With new, ever-groundbreaking, pixel-pulsating gaming technology, so comes the opportunity to blend the already blurring lines between cinema and video games even further.

Hollywood actors, award-winning scripts and direction, and stunningly lifelike graphics are now par for the course - and the Xbox One looks like it'll capitalise in fine form, with a host of launch and forthcoming games that look just as fresh, exciting and blockbuster-tastic as anything Tinseltown's biggest studios have on the release slate.

So join us as we run through (and get very excited by) the five most cinematic games heading to the Xbox One.

Dead Rising 3

In you hadn't noticed, zombies are so in right now.

And while Dead Rising is a franchise that's long celebrated the joy of escaping from/graphically murderising everyone's favourite brain-munching undead, it's its third outing - and next gen debut - that had us really excited.

Equal parts Mad Max, Zombieland and George Romero, it throws a modifiable vehicle-stuffed garage and open world into the mix, to ensure you're as busy van-ramming your way through zombies as you are decapitating them.

The debut teaser trailer alone promised enough wit, gore, dramatic scope and ingenuity to get even the most passing of zombie fans excited.

Watch Dogs

Imagine The Matrix without the superpowers and with a plot that focuses more on fascinating real world technologies and counter-culture guerrillas, and less of the techno S'n'M orgies and mechanical flying squids and you're halfway to understanding Watch Dogs.

The phenomenal, breathtakingly realistic graphics are only the beginning.
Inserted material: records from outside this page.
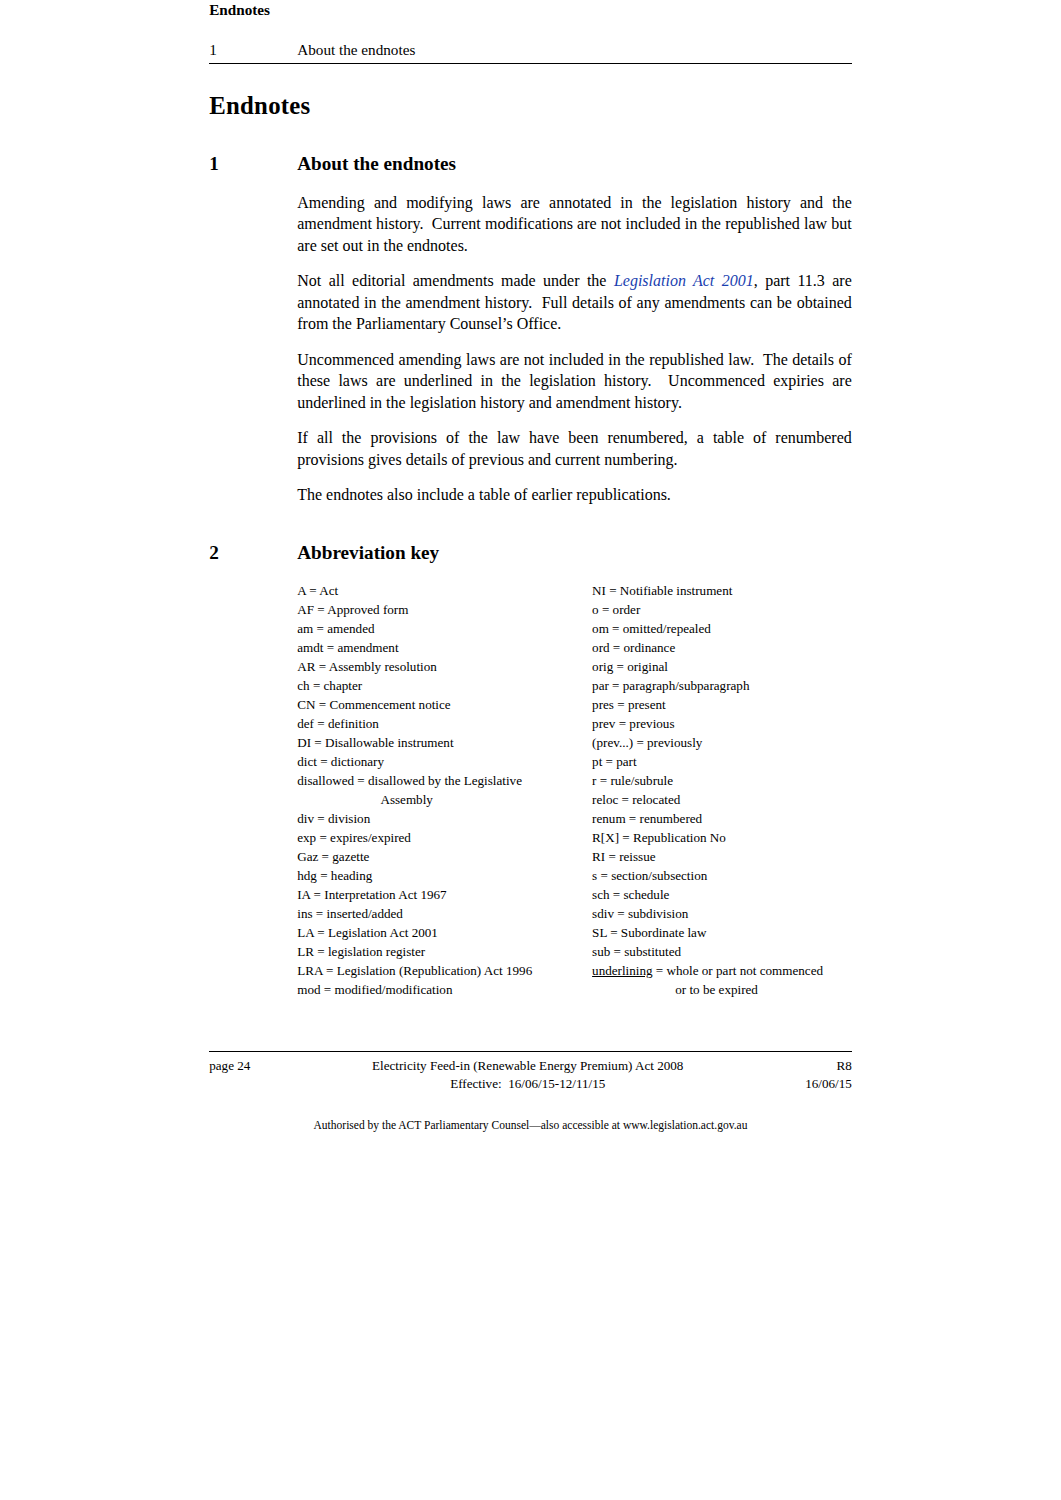Endnotes
1 About the endnotes
Endnotes
1
About the endnotes
Amending and modifying laws are annotated in the legislation history and the amendment history. Current modifications are not included in the republished law but are set out in the endnotes.
Not all editorial amendments made under the Legislation Act 2001, part 11.3 are annotated in the amendment history. Full details of any amendments can be obtained from the Parliamentary Counsel’s Office.
Uncommenced amending laws are not included in the republished law. The details of these laws are underlined in the legislation history. Uncommenced expiries are underlined in the legislation history and amendment history.
If all the provisions of the law have been renumbered, a table of renumbered provisions gives details of previous and current numbering.
The endnotes also include a table of earlier republications.
2
Abbreviation key
A = Act
AF = Approved form
am = amended
amdt = amendment
AR = Assembly resolution
ch = chapter
CN = Commencement notice
def = definition
DI = Disallowable instrument
dict = dictionary
disallowed = disallowed by the Legislative
Assembly
div = division
exp = expires/expired
Gaz = gazette
hdg = heading
IA = Interpretation Act 1967
ins = inserted/added
LA = Legislation Act 2001
LR = legislation register
LRA = Legislation (Republication) Act 1996
mod = modified/modification
NI = Notifiable instrument
o = order
om = omitted/repealed
ord = ordinance
orig = original
par = paragraph/subparagraph
pres = present
prev = previous
(prev...) = previously
pt = part
r = rule/subrule
reloc = relocated
renum = renumbered
R[X] = Republication No
RI = reissue
s = section/subsection
sch = schedule
sdiv = subdivision
SL = Subordinate law
sub = substituted
underlining = whole or part not commenced
or to be expired
page 24
Electricity Feed-in (Renewable Energy Premium) Act 2008 Effective: 16/06/15-12/11/15
R8
16/06/15
Authorised by the ACT Parliamentary Counsel—also accessible at www.legislation.act.gov.au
The plot, which puts you in the shoes of an underground hacker striking back at an omnipresent, data-snaffling government, opens a whole world of fascinating cinematic possibilities.

Quite simply, it allows you to tackle any conflict with smarts as well as fists. Hack people's phones on the move, change traffic lights at a whim, and intercept mainframes with ease to guarantee a series of stunningly chaotic set pieces.

It's like every hacker movie you've ever seen - but actually exciting.

Tom Clancy's The Division

We know we've been banging on about lifelike graphics already, but take one look at the footage from Tom Clancy's The Division and try to tell us you've seen CGI movies more realistic.

Tom Clancy's not a man who's shy of some Hollywood experience (see also: The Sum of All Fears, Jack Ryan movies etc), and while he may have sadly recently passed away, his genius story lines live on.

Ubisoft's action RPG is set in the aftermath of a bio-terrorist attack, and puts you on the frontline of learning to survive in a world we've never had to comprehend.

That's a Hollywood tech-thriller if ever we've heard one.

Metal Gear Solid V: The Phantom Pain

If it's one word that's used over and over again when describing Hideo Kojima's espionage action series, it's cinematic.

Also bonkers, but then that's half the fun.

MGS V takes things to a whole new level, with a plot that's set across two time periods (convoluted continuity, hello!), plonks you in the well-worn battle hardened shoes of Snake in both Cuba and Afghanistan (and that's just for starters), and controversially replaces Snake's iconic voice actor David Hayter with bonafide Hollywood superstar Kiefer Sutherland.

Expect stunning graphics, addictive action, plot twists galore and some very, very cinematic cutscenes.

Assassin's Creed IV: Black Flag

The Pirates of the Caribbean movies, as much as we love them, haven't been at the top of their booty-bartering game for a while now.

Yet Assassin's Creed's first foray onto the piratey open seas is epic and rum-soaked enough to steal the cinematic yohoho crown.

Throw in the fact that a movies is in the pipeline (produced by Michael Fassbender no less), and that the seat pieces we've seen are action-packed and piratey enough to sate the hardiest of grumblers, and Black Flag looks every inch the blockbuster in the making.